These notes were taken from my class with Dr. Reyes for Philosophy 118 last Friday...
.:An Explanation On The Critique Of Language...:.
Most thinkers prior to Nietzsche assume that there is a natural connection between the language and the reality. In truth, it is more likely an accident, rather than an actual inherent connection between language and being. This connection is established arbitrarily, and over time, becomes the convention. There is a value judgment presented in language, and as such, the connection is not natural, per se.
As an example, you encounter a certain kind of food with a strong odor. You present it to a Filipino, his initial reaction is “sniff, sniff, hmm...” an American would probably say, “sniff, sniff, hmm...” yet when a Filipino finally eats this food, they'll say, “masarap”, while an American would say “rotten”. This food, we understand is bagoong.
What Nietzsche underscores here is that due to the arbitrary nature of language, there is nothing that prevents one from naming an object as they please, save that the judgment is going to become consistent with one's initial judgment upon initial contact. This of course presupposes some measure of relativity between the one who says something and the one who is understanding what is being said. It is not a correspondence between language and reality, but a correspondence between the initial judgment one comes up with, and the subsequent linguistic pronouncement.
Truth or falsity is not the important thing in language. What is important is whether or not your language is creative.
Recall the “pain” example, where is the creativity in language? Suppose you say that “life is all pain and all suffering.” Suppose you say “no pain, no glory.” We see that language is allowed to elaborate on something beyond a direct experience. Both instances are creative ways of looking at the same thing, albeit the latter is “creative” in a more literal sense, vis-a-vis how “destructive” the former exhortation actually is.
After a while, this creative language one fashions becomes worn out. The metaphor is exhausted. This is why it has to be destroyed at a certain point, much with how a coin is melted after some time to be reshaped into a new coin after its design is worn out over the years. The language has to be able to catch the uniqueness of each moment, and this leads to the wearing out of language over time, and hence, the call for what Derrida ends up calling a “deconstruction”.
Each language, as we see, represents a certain worldview, complete with a certain matrix of values. This is why we can say that a language cannot easily be translated from one language to another, such as the verse or harmony of a poem, when translated to another language, insofar as the rhyme, meter, even the imagery of one cannot be transposed to another.

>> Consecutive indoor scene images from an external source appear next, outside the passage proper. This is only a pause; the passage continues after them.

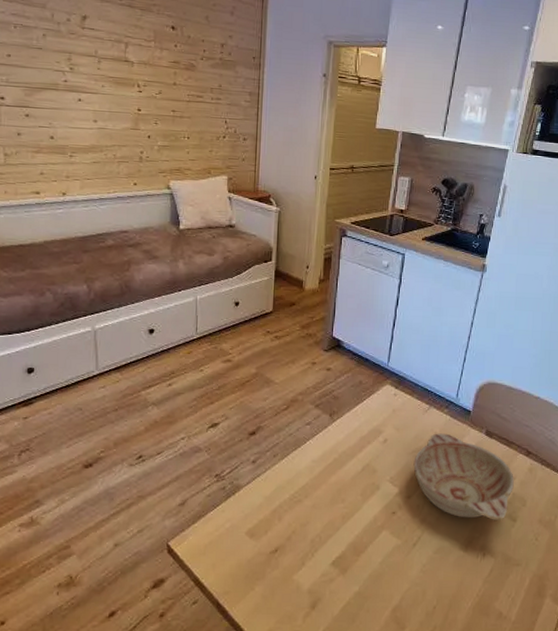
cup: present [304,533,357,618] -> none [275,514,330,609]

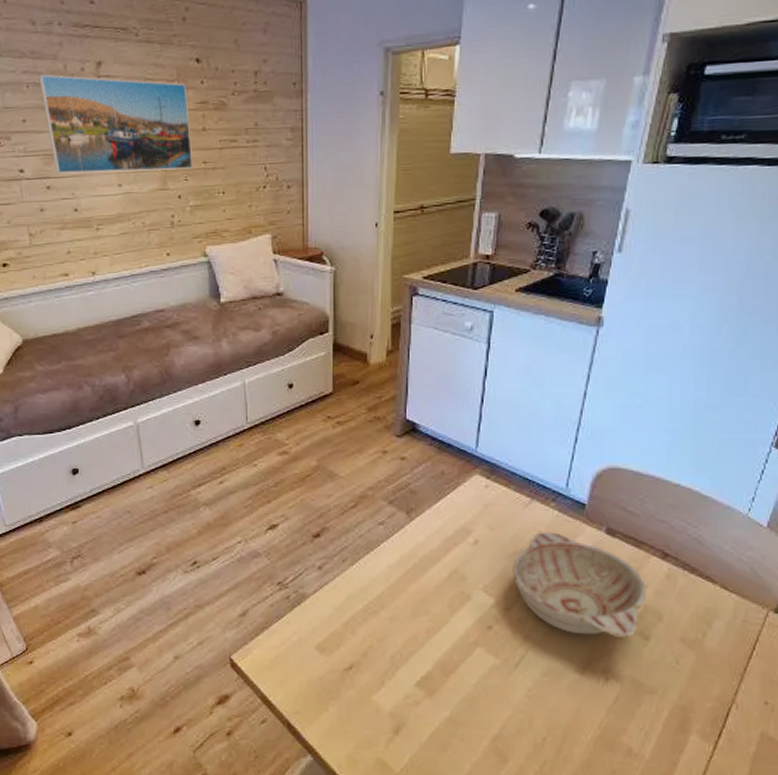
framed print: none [26,18,164,115] -> present [39,74,194,174]

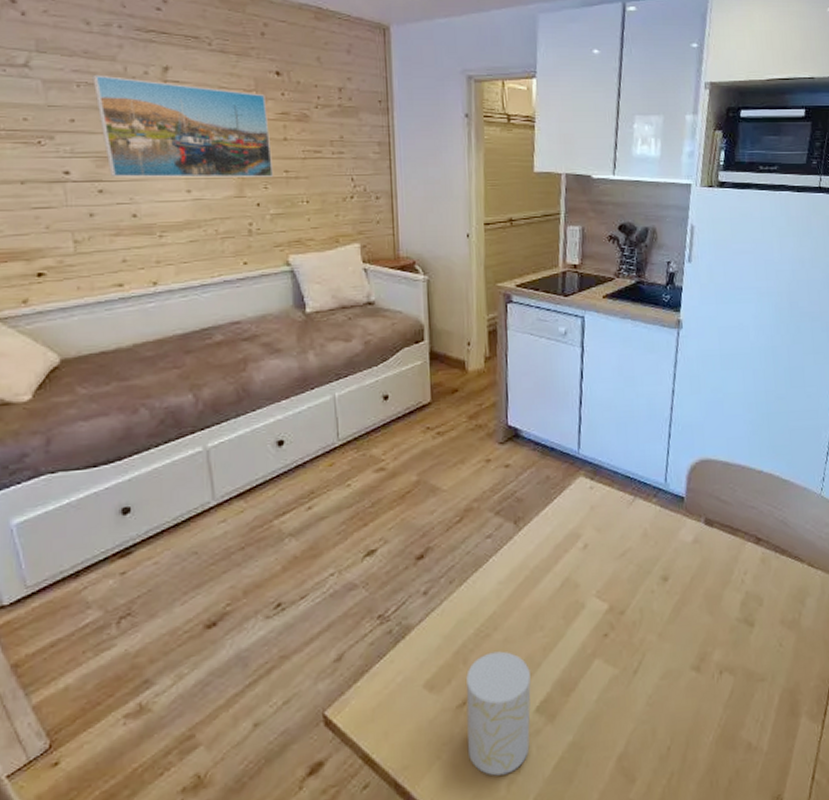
cup: none [351,627,413,734] -> present [466,651,531,776]
decorative bowl: present [512,532,646,638] -> none [622,528,746,630]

Try translating this into Filipino: her scarlet dress stood out in contrast to her maroon blush and her auburn hair. The crimson trail of her blood followed her as she struggled to open the vermillion curtains.
.:The Limits Of Language:.
We say that through language, we can penetrate all of reality. As we see in a rather extensive discussion of language, we understand that this is simply not as true as we wish to believe it to be. Each language precisely limits you to a certain worldview and a certain context that is not a simple matter of correspondence or transposition, much like the “ka-” phenomenon that seems very unique to Filipinos in most of its interpersonal vocabulary.
It is the rules of the language which determines what is real and unreal to it. These rules are not necessarily going to correspond with the actual reality, much like the rules of football prohibit a player from holding the ball with their hand, but this is an artificial imposition that does not stand in every single situation in life, particularly for those outside the context of a football game.
Language stands as a filter, a barrier of signs that we have to undertake in order to communicate from one subjectivity to another. It is not a soul-to-soul communication, but a mediated communication through a system of signs, that is, language.
Each language is composed of elements or signs, and these elements form a certain system, mostly a correspondence of opposition, such as true-false, right-wrong, good-evil. The way to communicate between subjectivities is to pick certain signs among a myriad of them, and you cannot directly open yourself without any mediation. That you cannot open yourself to each other without this mediation means that there is room for misinterpretation, miscommunication, and distortion in our attempt to string together signs to convey what we intend to convey.
As a philosophy student, you don't just jump into philosophizing. You have to mediate through specific thinkers, be it Plato or Aristotle or Aquinas or Descartes or whoever else. Each thinker couches language in a certain way, and eventually, we find ourselves falling within the same limitations that they found themselves in. As such, things become a matter of interpretation, as these discussions are not entrenched in reality, but within a specific context.
For instance, if you've never read a comic book, exactly what is the real identity of Robin? More often than not, the answer would be Dick Grayson, despite the fact that he has not been Robin since 1970 or so. Only people who take the time out to know about comic books would be able to know it's Tim Drake at this point, and it has been this way for two decades already. We only know what presents itself to us, and this knowledge, much like the useless trivia we read about daily, simply does not present itself to us, and the same can be said of language: there are things that will never present themselves to us because we cannot truly encounter them in our linguistic world.
.:Quotable Quotes:.
“Mr. President, what is your favorite color?”
“Fuchsia.”
“Sir? How do you spell that?”
“F-u-c... -s-... anak ng fuchsia! My favorite color is red. R-e-d. Red!”